- [What is being asked]
Each record that follows goes into your reply unchanged; the pictures do not.

- [Entries provided]
[Start of Attachment]
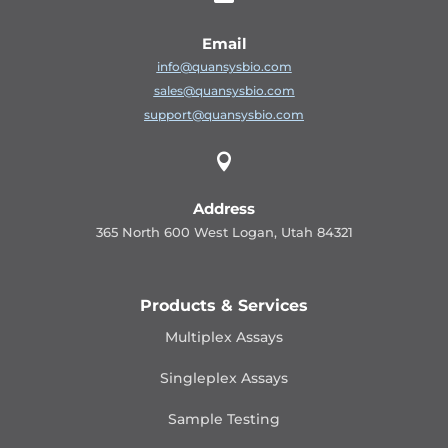
Email
info@quansysbio.com
sales@quansysbio.com
support@quansysbio.com

Address
365 North 600 West Logan, Utah 84321
Products & Services
Multiplex Assays
Singleplex Assays
Sample Testing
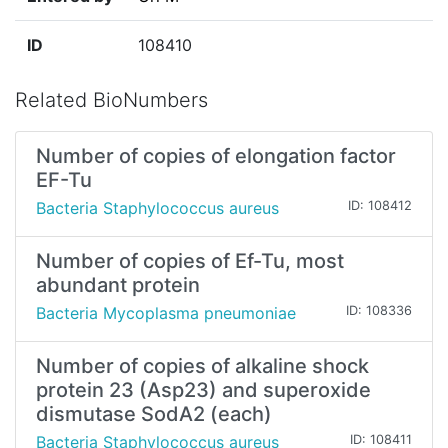
ID
108410
Related BioNumbers
Number of copies of elongation factor
EF-Tu
Bacteria Staphylococcus aureus
ID: 108412
Number of copies of Ef-Tu, most
abundant protein
Bacteria Mycoplasma pneumoniae
ID: 108336
Number of copies of alkaline shock
protein 23 (Asp23) and superoxide
dismutase SodA2 (each)
Bacteria Staphylococcus aureus
ID: 108411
[End of Attachment]
- [Response area]
Email
info@quansysbio.com
sales@quansysbio.com
support@quansysbio.com

Address
365 North 600 West Logan, Utah 84321
Products & Services
Multiplex Assays
Singleplex Assays
Sample Testing
ID
108410
Related BioNumbers
Number of copies of elongation factor
EF-Tu
Bacteria Staphylococcus aureus
ID: 108412
Number of copies of Ef-Tu, most
abundant protein
Bacteria Mycoplasma pneumoniae
ID: 108336
Number of copies of alkaline shock
protein 23 (Asp23) and superoxide
dismutase SodA2 (each)
Bacteria Staphylococcus aureus
ID: 108411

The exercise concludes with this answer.